Salmen Gradowski war ein Mitglied des »Sonderkommandos« von Auschwitz - jener Gruppe (nicht
nur) jüdischer Häftlinge die die Opfer in die Gaskammern begleiten und deren Körper nach der
Vergasung verbrennen mussten. Einige von ihnen notierten das Verbrechen in allen Einzelheiten
und vergruben ihr Zeugnis auf dem Lagergelände. Der erste unvollständige Teil von Gradowskis
Aufzeichnungen in einer Flasche versteckt wurde 1945 auf dem Gelände des Vernichtungslagers
Birkenau von Soldaten der Roten Armee gefunden und 1969 in Warschau erstmals veröffentlicht.

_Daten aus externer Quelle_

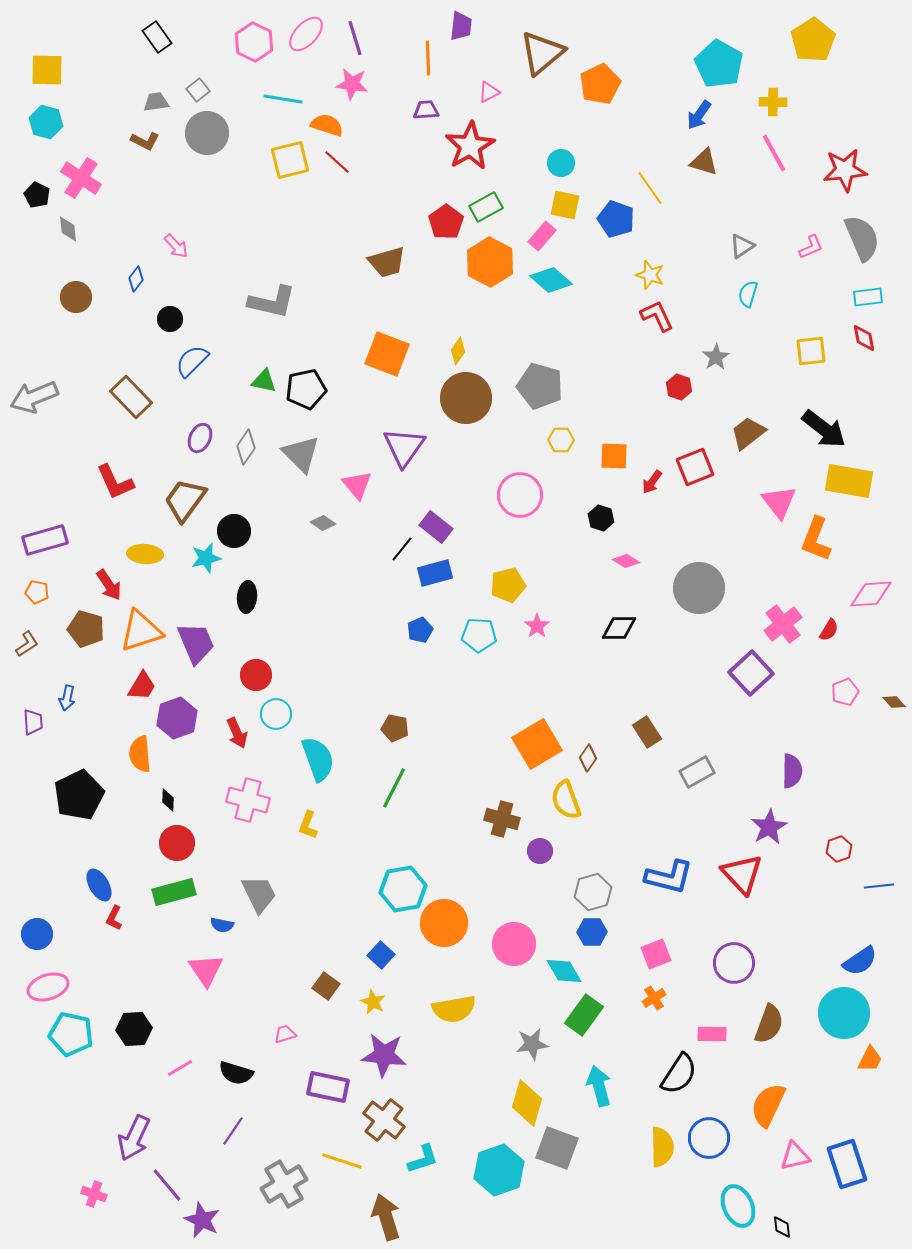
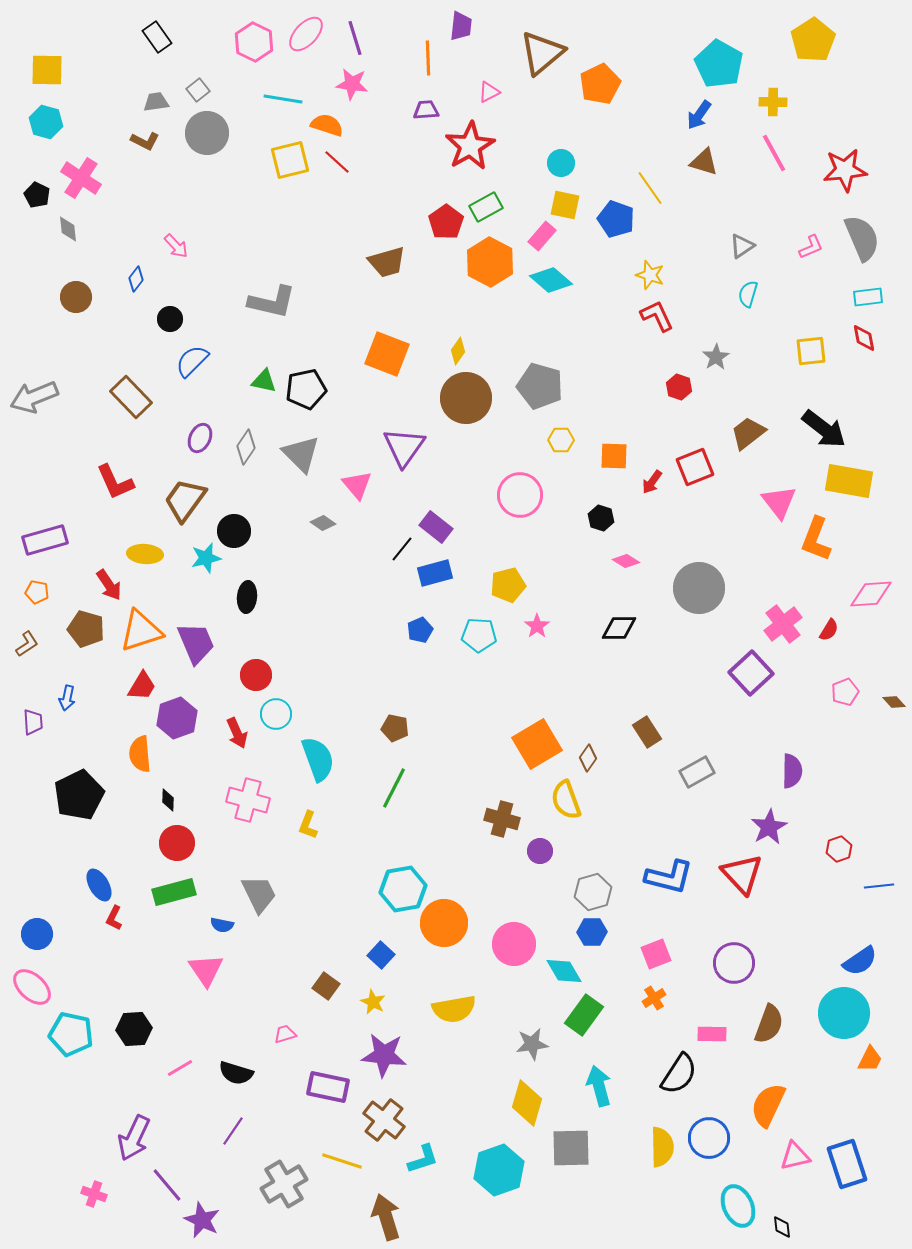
pink ellipse at (48, 987): moved 16 px left; rotated 60 degrees clockwise
gray square at (557, 1148): moved 14 px right; rotated 21 degrees counterclockwise
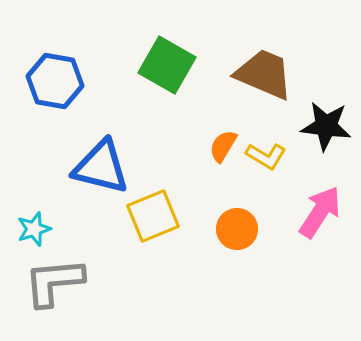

Den zweiten Teil - in einer Dose versteckt - verkaufte ein polnischer Finder dem in Auschwitz
lebenden Chaim Wollnerman der 1947 nach Palästina auswanderte und das Zeugnis erst 1977 im
Privatdruck veröffentlichte. Sämtliche Texte Gradowskis erscheinen hier erstmals vollständig in
deutscher Übersetzung. Gradowskis Zeugnis ist von einer fast unerträglichen Akribie und
Sprachkraft. Inmitten der Katastrophe die er durchlebt in dem Bewusstsein sich nur an Gott
und an eine Nachwelt richten zu können versucht Gradowski die eigene und die kollektive
Erfahrung der Judenvernichtung als Menschheitsgeschehen zu deuten. Um der unversöhnlichen
Trauer Stimme zu geben greift er zurück auf das liturgische Repertoire wie Klagelieder oder
apokalyptische Schriften aber auch auf neujiddische Poesie. Die Vereinigung von literarischem
Dokument und historischem Zeugnis macht Gradowskis Aufzeichnungen einzigartig.